# Goal
Reproduce every line of the material below word for word, leaving the pictures out of your answer.

>> start Supplied entries

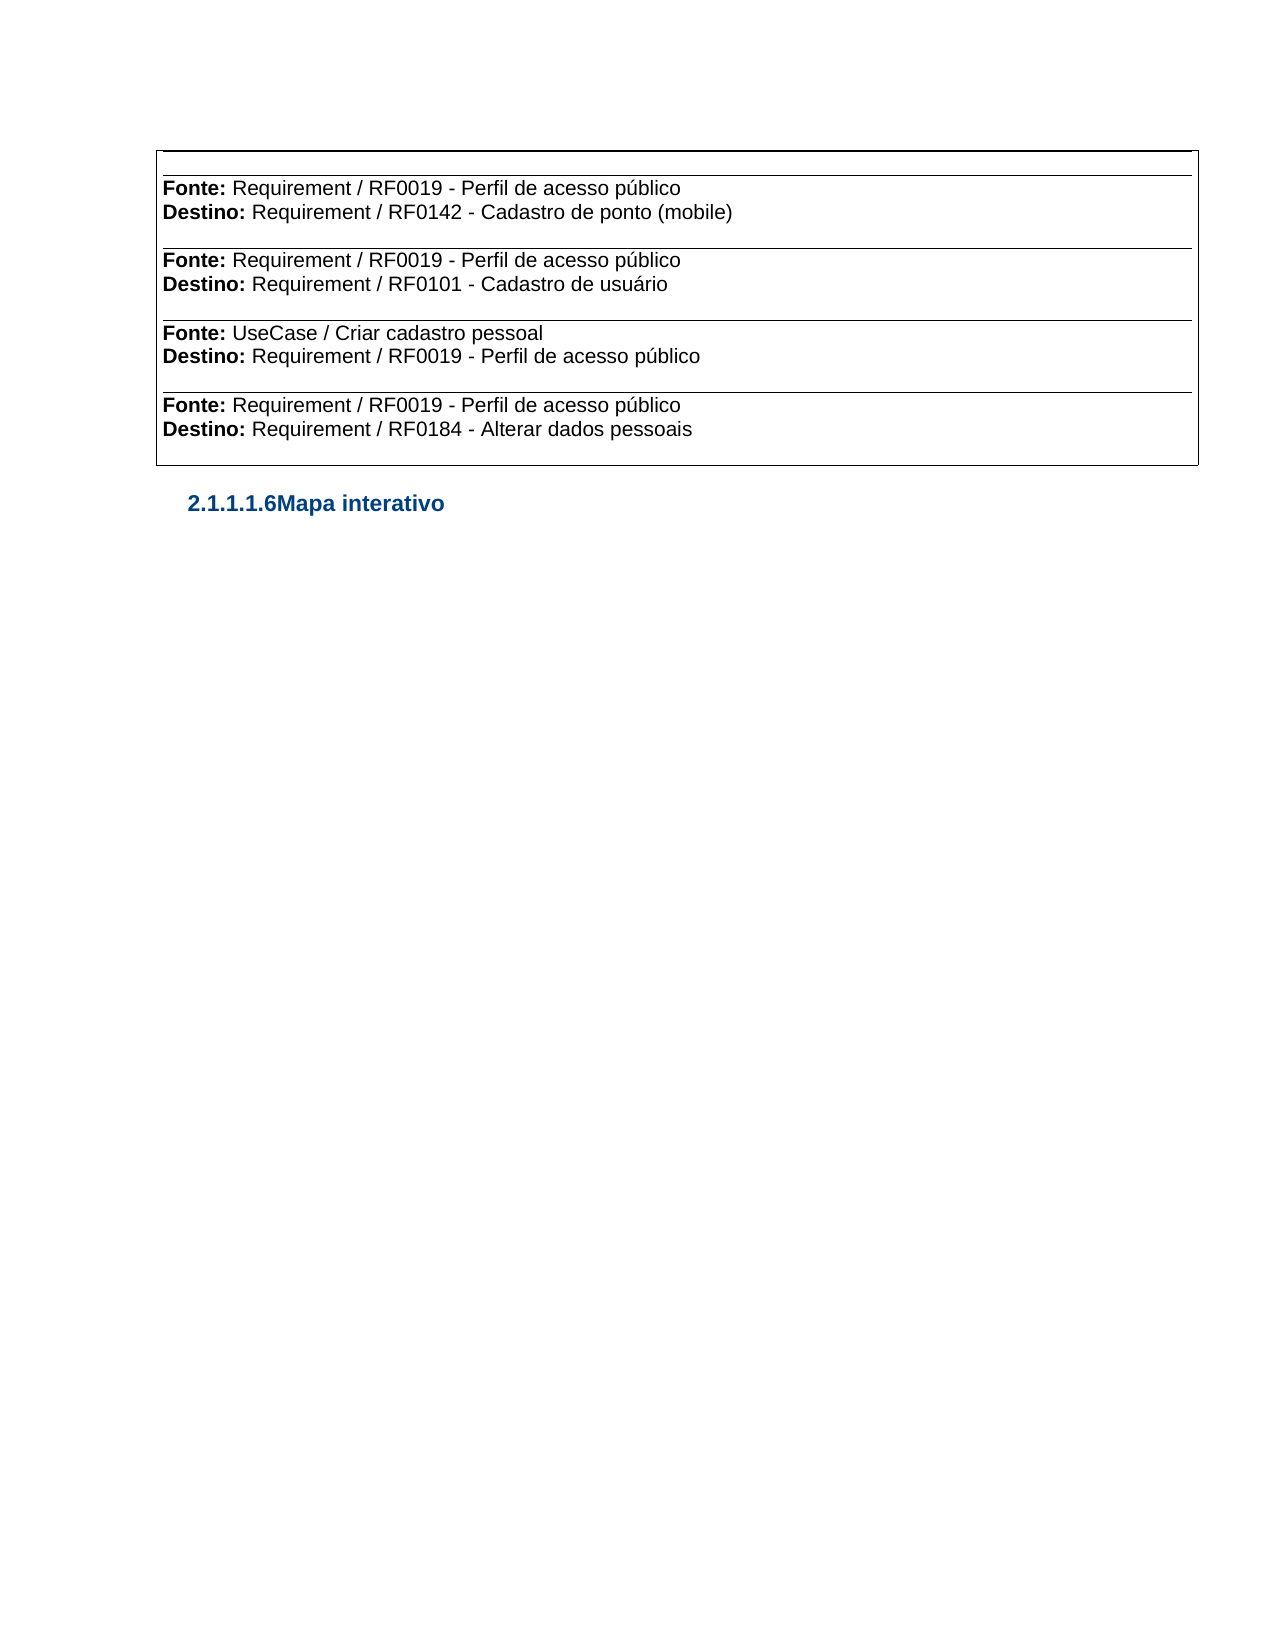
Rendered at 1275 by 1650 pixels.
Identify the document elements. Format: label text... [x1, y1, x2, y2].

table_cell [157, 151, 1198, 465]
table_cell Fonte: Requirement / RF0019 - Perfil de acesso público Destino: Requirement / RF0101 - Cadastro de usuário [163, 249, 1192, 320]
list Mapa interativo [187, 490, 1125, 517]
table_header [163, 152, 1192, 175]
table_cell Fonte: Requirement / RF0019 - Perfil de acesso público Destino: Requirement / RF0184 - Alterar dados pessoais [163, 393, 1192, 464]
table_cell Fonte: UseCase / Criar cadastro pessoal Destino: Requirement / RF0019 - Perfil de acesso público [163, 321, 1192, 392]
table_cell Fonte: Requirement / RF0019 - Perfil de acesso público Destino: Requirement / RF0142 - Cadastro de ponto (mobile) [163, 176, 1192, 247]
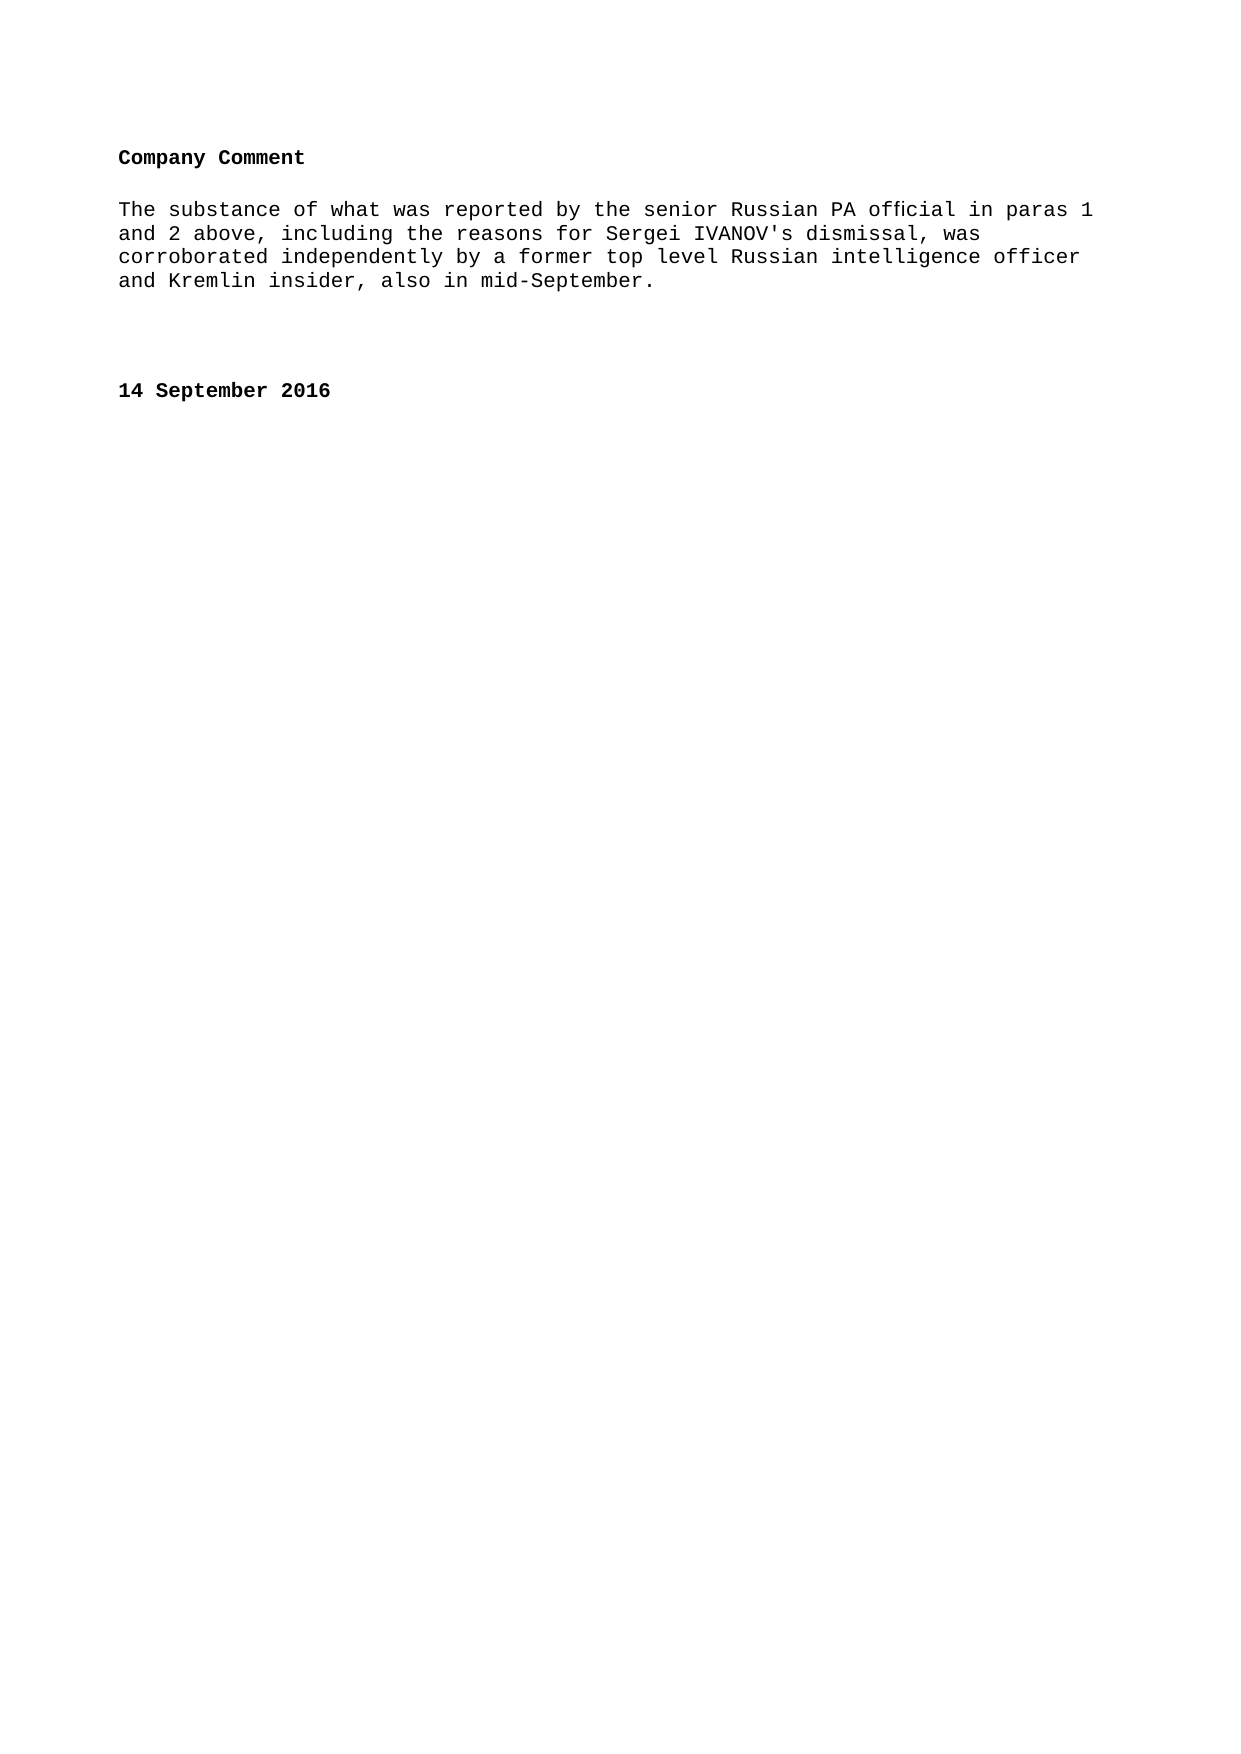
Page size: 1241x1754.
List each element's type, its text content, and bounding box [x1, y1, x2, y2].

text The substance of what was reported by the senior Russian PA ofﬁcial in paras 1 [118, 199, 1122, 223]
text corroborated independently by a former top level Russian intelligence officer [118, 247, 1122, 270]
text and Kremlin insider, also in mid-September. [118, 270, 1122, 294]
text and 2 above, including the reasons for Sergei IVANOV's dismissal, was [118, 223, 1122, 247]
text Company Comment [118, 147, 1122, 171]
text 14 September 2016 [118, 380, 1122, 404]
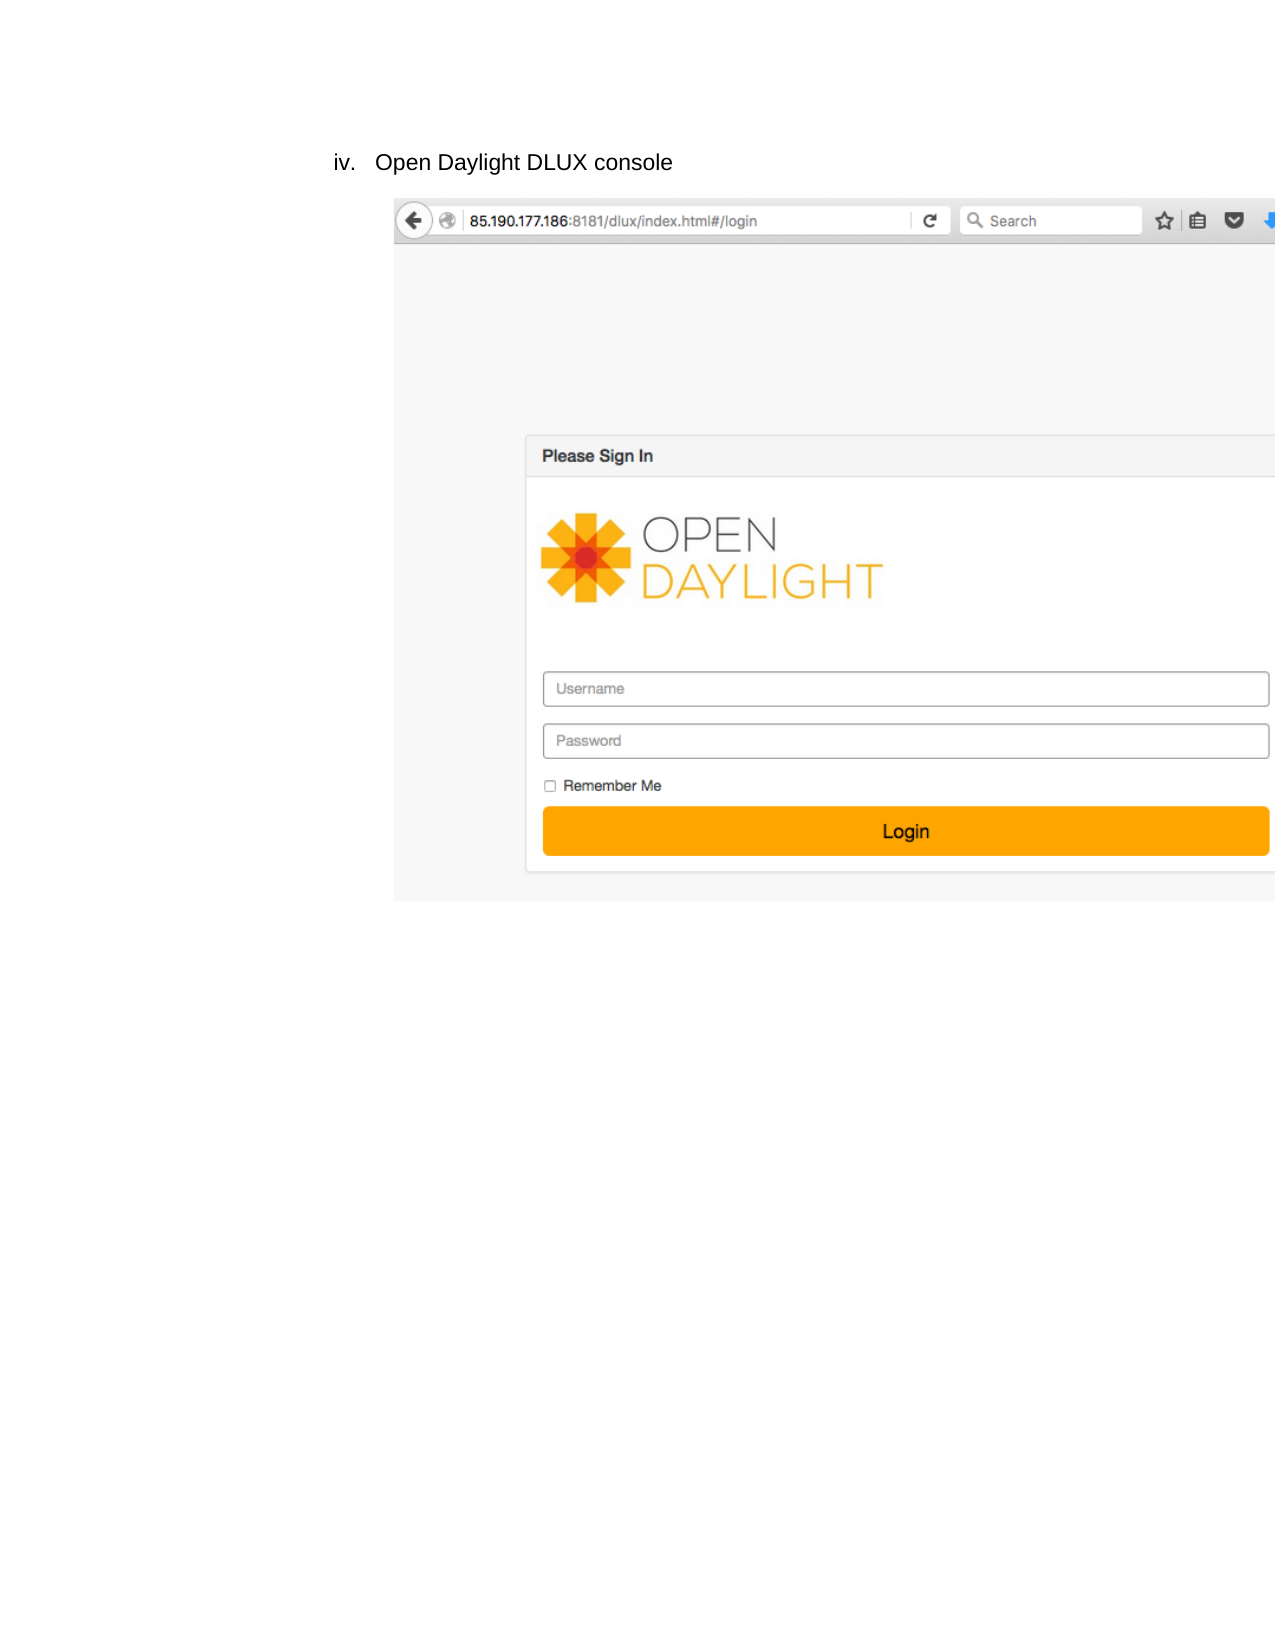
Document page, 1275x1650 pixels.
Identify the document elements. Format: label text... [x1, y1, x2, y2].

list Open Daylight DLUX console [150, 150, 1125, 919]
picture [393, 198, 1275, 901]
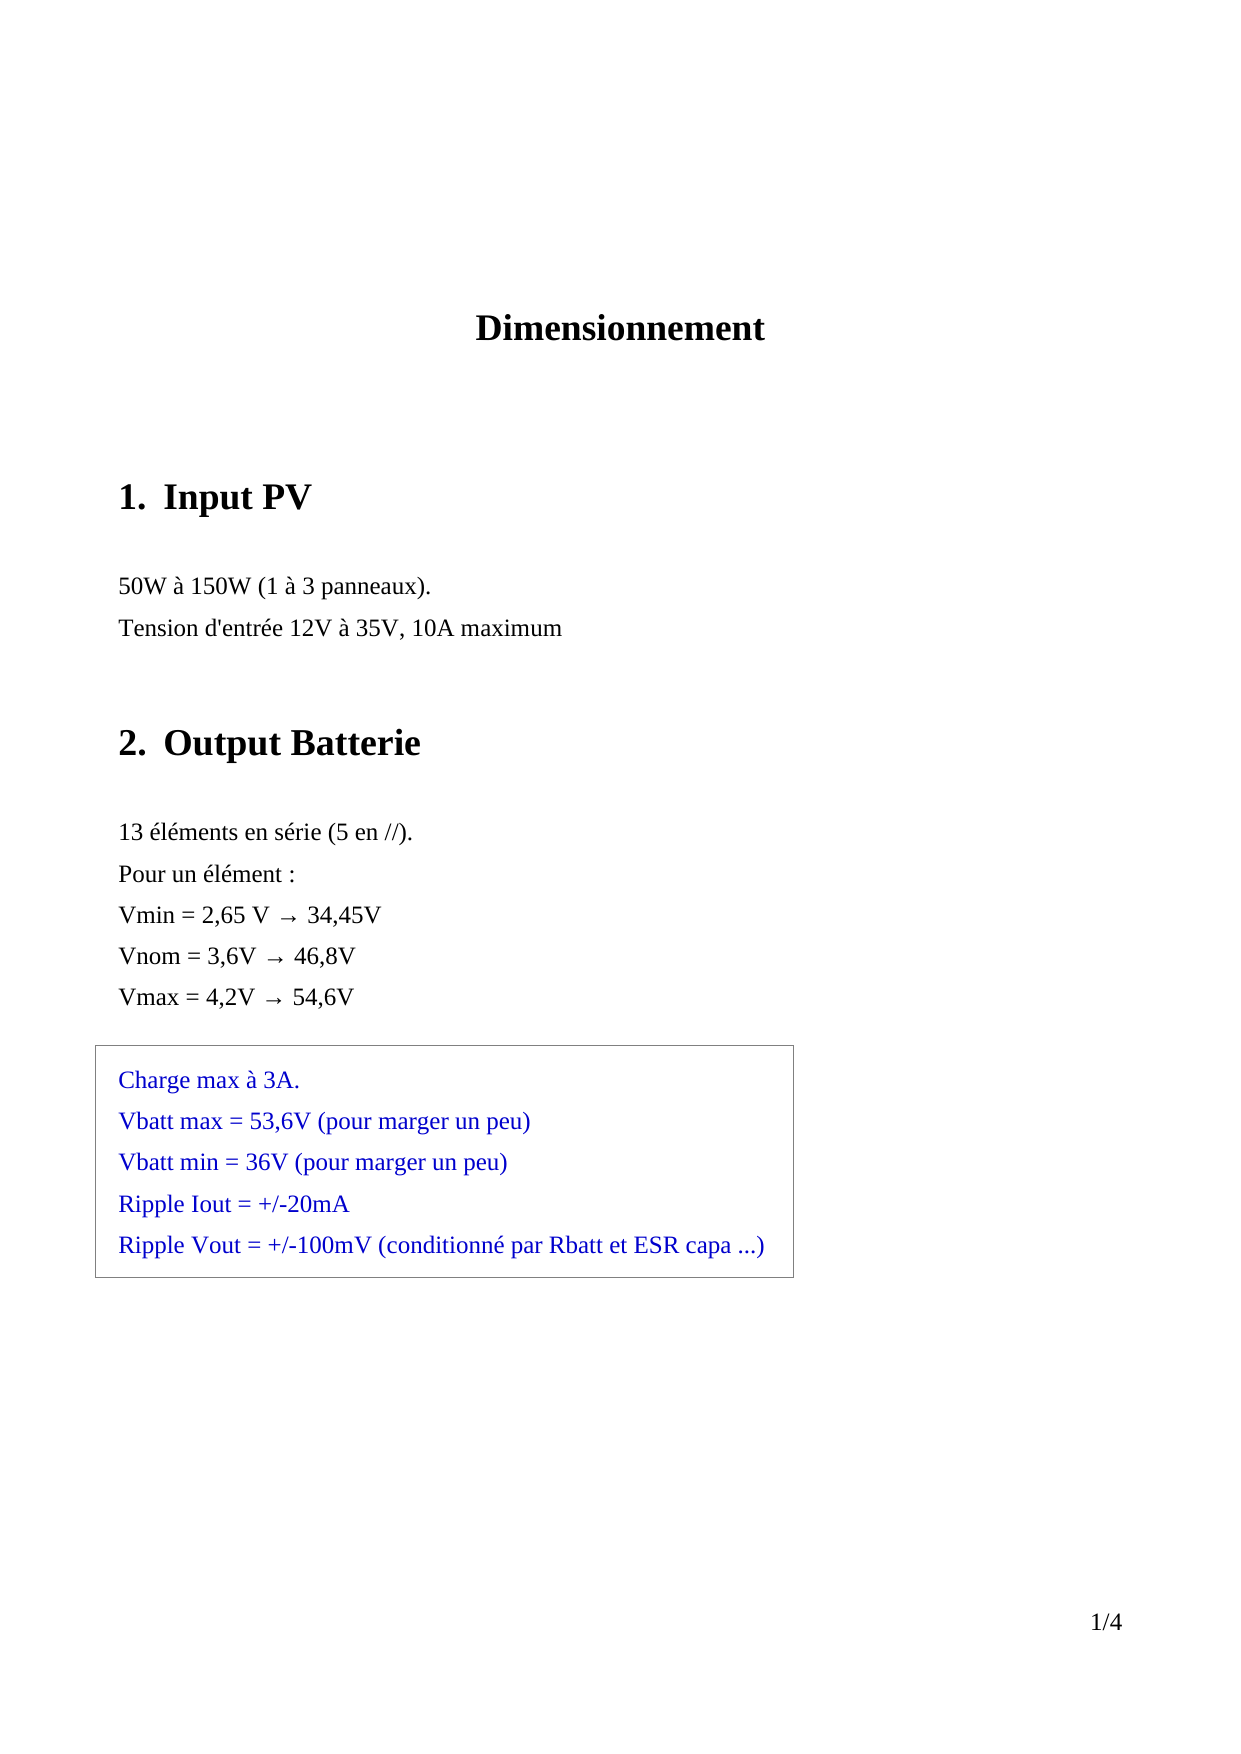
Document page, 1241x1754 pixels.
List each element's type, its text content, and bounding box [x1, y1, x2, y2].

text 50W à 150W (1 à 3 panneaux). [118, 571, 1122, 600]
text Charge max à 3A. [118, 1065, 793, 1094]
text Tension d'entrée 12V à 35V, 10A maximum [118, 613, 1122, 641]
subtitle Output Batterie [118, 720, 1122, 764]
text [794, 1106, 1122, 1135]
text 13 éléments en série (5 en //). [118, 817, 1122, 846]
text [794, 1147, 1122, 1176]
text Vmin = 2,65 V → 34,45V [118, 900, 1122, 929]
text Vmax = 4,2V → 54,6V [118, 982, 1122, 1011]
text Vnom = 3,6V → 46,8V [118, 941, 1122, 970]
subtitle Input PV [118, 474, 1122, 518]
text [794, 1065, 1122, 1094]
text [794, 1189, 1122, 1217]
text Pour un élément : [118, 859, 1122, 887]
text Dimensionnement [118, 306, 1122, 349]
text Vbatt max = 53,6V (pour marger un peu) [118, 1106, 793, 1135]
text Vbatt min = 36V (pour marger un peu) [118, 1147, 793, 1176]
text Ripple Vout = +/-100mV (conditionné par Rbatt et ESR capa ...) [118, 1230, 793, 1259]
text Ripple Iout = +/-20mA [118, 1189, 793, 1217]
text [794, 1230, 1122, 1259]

>> end Supplied entries

# Written response
Rendered at 1275 by 1650 pixels.
Identify the document elements. Format: label text... [x1, y1, x2, y2].

table_cell [157, 151, 1198, 465]
table_cell Fonte: Requirement / RF0019 - Perfil de acesso público Destino: Requirement / RF0101 - Cadastro de usuário [163, 249, 1192, 320]
list Mapa interativo [187, 490, 1125, 517]
table_header [163, 152, 1192, 175]
table_cell Fonte: Requirement / RF0019 - Perfil de acesso público Destino: Requirement / RF0184 - Alterar dados pessoais [163, 393, 1192, 464]
table_cell Fonte: UseCase / Criar cadastro pessoal Destino: Requirement / RF0019 - Perfil de acesso público [163, 321, 1192, 392]
table_cell Fonte: Requirement / RF0019 - Perfil de acesso público Destino: Requirement / RF0142 - Cadastro de ponto (mobile) [163, 176, 1192, 247]
Page size: 1241x1754.
List each element's type, its text content, and bounding box [x1, y1, x2, y2].

text The substance of what was reported by the senior Russian PA ofﬁcial in paras 1 [118, 199, 1122, 223]
text corroborated independently by a former top level Russian intelligence officer [118, 247, 1122, 270]
text and Kremlin insider, also in mid-September. [118, 270, 1122, 294]
text and 2 above, including the reasons for Sergei IVANOV's dismissal, was [118, 223, 1122, 247]
text Company Comment [118, 147, 1122, 171]
text 14 September 2016 [118, 380, 1122, 404]
Document page, 1275x1650 pixels.
Identify the document elements. Format: label text... [x1, y1, x2, y2].

list Open Daylight DLUX console [150, 150, 1125, 919]
picture [393, 198, 1275, 901]
Document page, 1241x1754 pixels.
List each element's type, its text content, and bounding box [x1, y1, x2, y2].

text 50W à 150W (1 à 3 panneaux). [118, 571, 1122, 600]
text Charge max à 3A. [118, 1065, 793, 1094]
text Tension d'entrée 12V à 35V, 10A maximum [118, 613, 1122, 641]
subtitle Output Batterie [118, 720, 1122, 764]
text [794, 1106, 1122, 1135]
text 13 éléments en série (5 en //). [118, 817, 1122, 846]
text [794, 1147, 1122, 1176]
text Vmin = 2,65 V → 34,45V [118, 900, 1122, 929]
text Vmax = 4,2V → 54,6V [118, 982, 1122, 1011]
text Vnom = 3,6V → 46,8V [118, 941, 1122, 970]
subtitle Input PV [118, 474, 1122, 518]
text [794, 1065, 1122, 1094]
text [794, 1189, 1122, 1217]
text Pour un élément : [118, 859, 1122, 887]
text Dimensionnement [118, 306, 1122, 349]
text Vbatt max = 53,6V (pour marger un peu) [118, 1106, 793, 1135]
text Vbatt min = 36V (pour marger un peu) [118, 1147, 793, 1176]
text Ripple Vout = +/-100mV (conditionné par Rbatt et ESR capa ...) [118, 1230, 793, 1259]
text Ripple Iout = +/-20mA [118, 1189, 793, 1217]
text [794, 1230, 1122, 1259]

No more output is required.